Marine reserve in New Zealand territorial waters

Ulva Island-Te Wharawhara Marine Reserve is a marine reserve covering an area of 1075 ha south-west and north-east of Ulva Island, in the Paterson Inlet of New Zealand's Stewart Island. It was established in 2004 and is administered by the Department of Conservation.

==Geography==

The reserve covers about 15% of Paterson Inlet (Whaka ā Te Wera), a submerged ancient river valley. The rivers flowing into it drain from pristine undeveloped land with little sediment and nutrient run-off, and warm subtropical and cool Antarctic waters mix in the currents of Stewart Island. The combination of factors provides a habitat for a range of plants and animals including at least 56 species of marine fish.

The inlet is one of the largest sheltered harbours in southern New Zealand.

==History==

The marine reserve was established in 2004, receiving legal recognition on 13 December of that year.

The rest of Paterson Inlet was designated Te Whaka a Te Wera Mätaitai Reserve on 31 December 2004 to promote sustainable management of the inlet's fisheries resources and provide for customary food gathering by Maori. It is closed off to non-commercial fishing.

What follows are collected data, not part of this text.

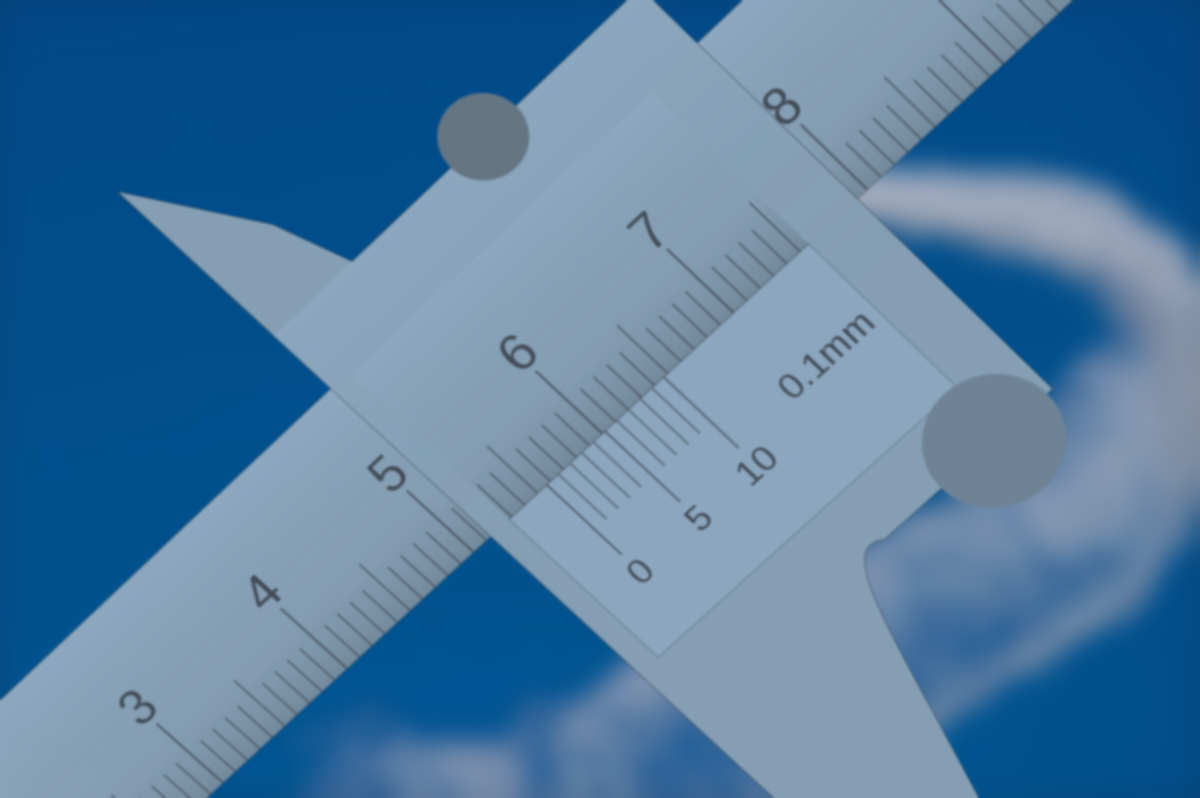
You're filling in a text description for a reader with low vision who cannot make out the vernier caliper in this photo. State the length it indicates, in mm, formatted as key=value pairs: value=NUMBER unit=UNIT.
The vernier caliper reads value=55.7 unit=mm
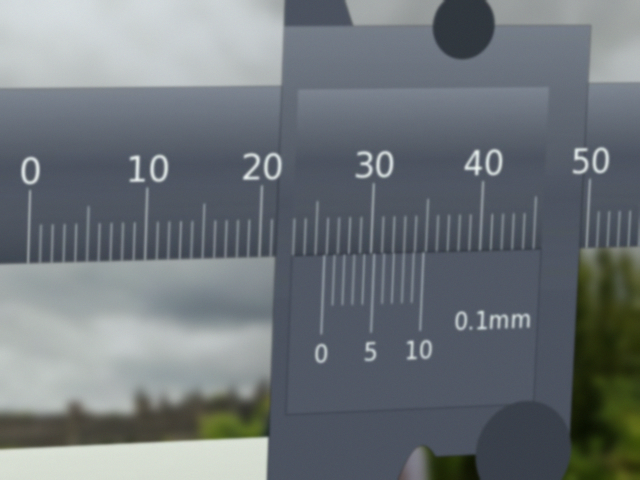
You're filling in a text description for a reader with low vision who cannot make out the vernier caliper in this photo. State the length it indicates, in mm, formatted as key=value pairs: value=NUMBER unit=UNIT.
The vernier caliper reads value=25.8 unit=mm
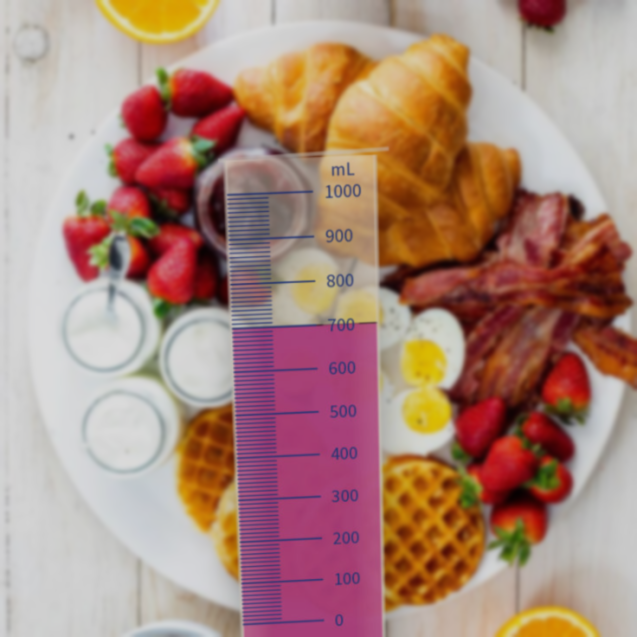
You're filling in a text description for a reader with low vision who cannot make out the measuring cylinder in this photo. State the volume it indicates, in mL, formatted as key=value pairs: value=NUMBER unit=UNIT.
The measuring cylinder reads value=700 unit=mL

A fisher was fined for taking two blue cod from the reserve in December 2012.

In 2019 the ecosystem of the marine reserve was in good health.

==Flora and fauna==

Brachiopod (lamp shells), an ancient filter-feeding shellfish that live on both rock and sediment, thrive in the inlet at depths of less than 20 metres. These shellfish were abundant in prehistoric oceans 300 to 550 million years ago, but are now relatively rare. The inlet is one of the most accessible viewing spots for the shellfish in the world.

Kina, sea cucumbers and starfish also thrive in the inlet waters. Divers also encounter carpet shark, Banded Wrasse, Stewart Island blue cod and lion's mane jellyfish.

The inlet also has the widest variety of seaweed in New Zealand, including 56 brown, 31 green and 174 red species. The seaweed forests provide a habitat for a diverse range of fish, invertebrates and marine mammals. Meadows of small red seaweed grow on the sand, helping to stabilise the sediment while providing an important shelter for scallops and surface for spat and larvae. There is also a forest of giant kelp (Macrocystis pyrifera).

Fur seals, sea lions and yellow-eyed penguins often visit the inlet.

==Recreation==

The marine reserve is used for snorkelling, boating and kayaking, with clear waters teeming with fish, penguins and a variety of marine flora. There are several boat launching ramps at Oban.

According to the Department of Conservation, snorkelling is best at a depth of 5 to 12 metres, off the north end of Sydney Cove beach on Ulva Island. A wetsuit, flashlight and dive knife is recommended due to the kelp forests and cold sea temperatures. The southern side of the island is best for kayaking and canoeing.

Catch bags, fishing spears and fishing are banned in the reserve. Boats must take care when anchoring to avoid damaging the sea floor.

The Ulva Island beaches are a 10-minute boat or water taxi ride from Golden Bay, and via well-formed gravel tracks on the island: Sydney Cove is a five-minute walk from the Ulva Island Wharf; Boulder Beach is a 30-minute walk across the island.